TASK GOAL - The expected result is the segment of the entries that begins with the line containing "root of tail: (335, 120)" and ends with the last line, copied verbatim.

[Images with keypoint coordinates]
+ + + +

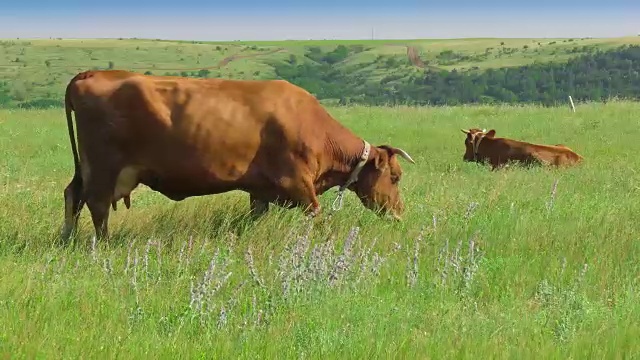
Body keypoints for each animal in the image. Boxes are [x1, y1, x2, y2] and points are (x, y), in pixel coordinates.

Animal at [62, 69, 418, 242]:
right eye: (396, 177)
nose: (400, 213)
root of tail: (94, 73)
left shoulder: (261, 191)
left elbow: (253, 218)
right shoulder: (298, 182)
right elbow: (316, 216)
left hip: (88, 168)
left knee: (73, 195)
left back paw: (67, 239)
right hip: (104, 167)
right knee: (95, 205)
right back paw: (103, 245)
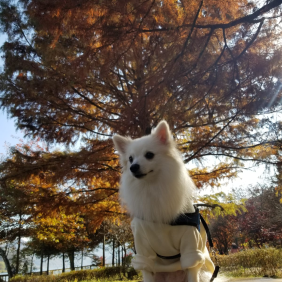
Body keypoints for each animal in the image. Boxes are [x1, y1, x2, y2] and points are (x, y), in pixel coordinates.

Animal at [113, 120, 215, 282]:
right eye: (130, 159)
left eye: (149, 155)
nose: (133, 167)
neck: (153, 188)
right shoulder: (142, 249)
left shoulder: (190, 243)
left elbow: (191, 267)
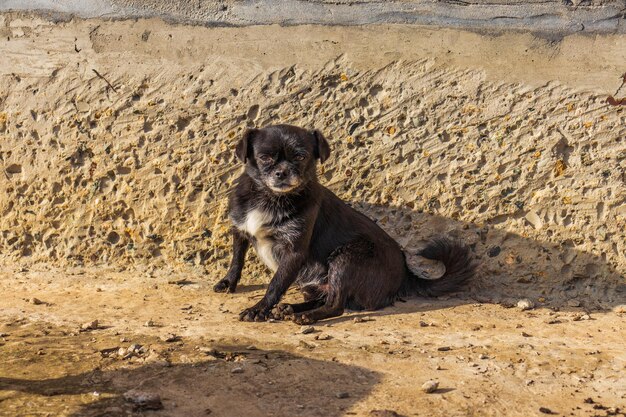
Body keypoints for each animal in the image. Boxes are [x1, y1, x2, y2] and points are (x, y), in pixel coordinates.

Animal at [211, 123, 472, 322]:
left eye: (300, 157)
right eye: (265, 158)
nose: (282, 172)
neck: (269, 198)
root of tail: (406, 274)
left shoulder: (293, 253)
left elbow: (275, 285)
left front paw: (258, 309)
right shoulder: (240, 230)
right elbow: (237, 260)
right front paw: (228, 282)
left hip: (346, 258)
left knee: (335, 304)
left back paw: (306, 316)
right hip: (312, 281)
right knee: (326, 297)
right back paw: (290, 309)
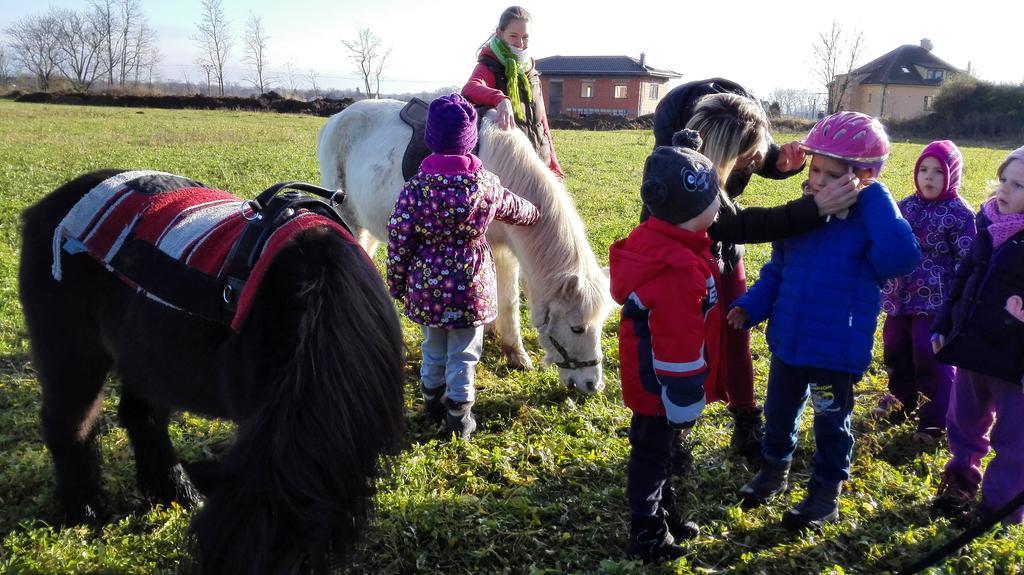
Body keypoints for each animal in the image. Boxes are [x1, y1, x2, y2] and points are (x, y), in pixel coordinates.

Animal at [19, 169, 403, 572]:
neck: (317, 301)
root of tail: (45, 208)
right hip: (74, 356)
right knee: (70, 426)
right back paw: (86, 512)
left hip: (148, 357)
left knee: (141, 418)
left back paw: (174, 492)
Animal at [315, 100, 610, 390]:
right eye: (577, 328)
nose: (591, 385)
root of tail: (335, 120)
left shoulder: (506, 253)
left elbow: (507, 300)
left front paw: (512, 350)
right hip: (348, 216)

+ + + +

WRITTEN RESPONSE -
root of tail: (335, 120)
left shoulder: (506, 253)
left elbow: (507, 300)
left front paw: (512, 350)
right hip: (348, 216)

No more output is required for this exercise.